Ao anoitecer, após devolver livros na biblioteca, ela encontrou Xue novamente.
Ele revelou ser professor convidado da Faculdade de Medicina e a convidou para jantar com sua prima Ji. Alice recusou educadamente, citando que já tinha compromisso com o marido.
Ao sair, Alice notou o olhar de Xue grudado em suas costas. Ela ligou para o Mordomo Jorge: — Jorge, peça aos seguranças para ficarem de olho em um homem chamado Xue. Ele está aparecendo demais, sinto que algo está errado.
No portão da escola, Gabriel a esperava. Antes que ela chegasse ao carro, uma amiga,肖清顏 (Catarina), a abordou animada.
— Catarina! Quanto tempo! — exclamou Alice.

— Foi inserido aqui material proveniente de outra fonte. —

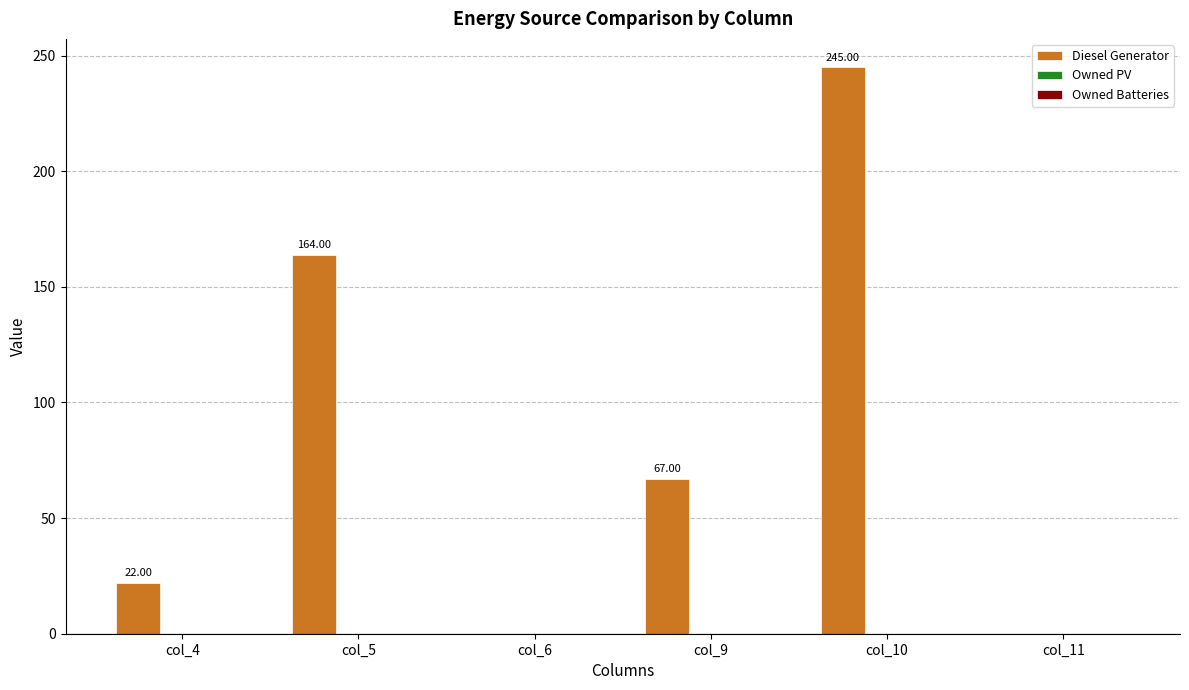

How many series are shown in this chart?

1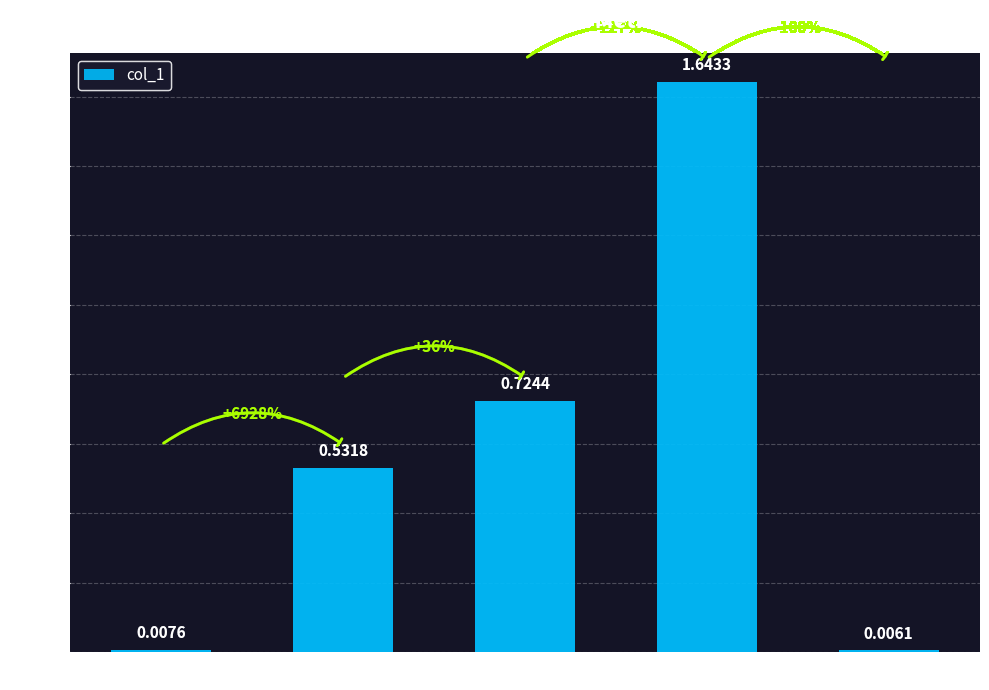

What is the sum of all values?

2.9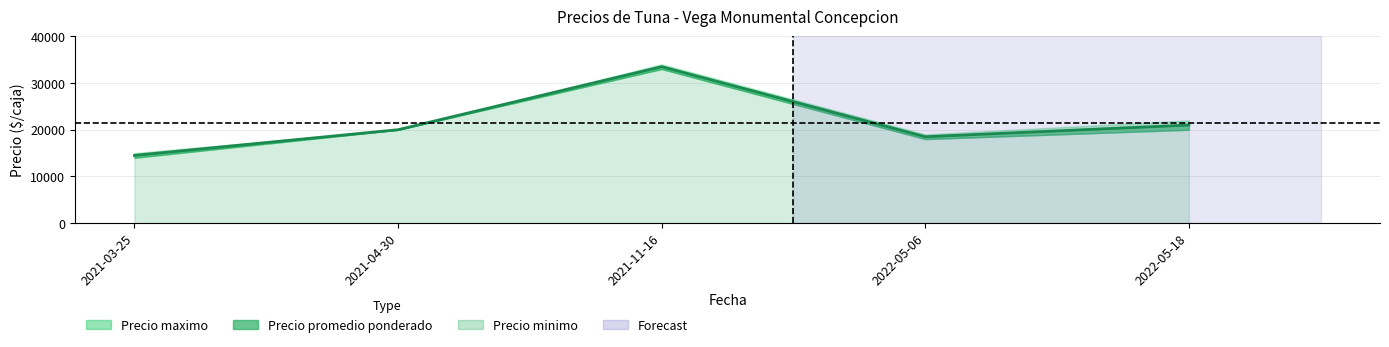

True or false: Volumen has more than 1 points higher than both neighbors.

False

Catarina olhou para Gabriel, impressionada: — Alice, quem é esse?
Alice hesitou. Se Catarina soubesse que ela era casada, a escola inteira saberia em minutos.
— É meu... irmão — mentiu ela, envergonhada.
Gabriel cumprimentou a moça educadamente, mas assim que entraram no carro, ele a encurralou: — Que tipo de irmão eu sou para você?
— Você não gosta quando eu te chamo de "irmão" nas nossas... ocasiões? — sussurrou ela.
O silêncio caiu sobre os dois, lembrando de cenas íntimas. Gabriel beijou a testa dela e a levou para jantar.
Eles não perceberam que, em uma janela próxima, um par de olhos os observava na penumbra.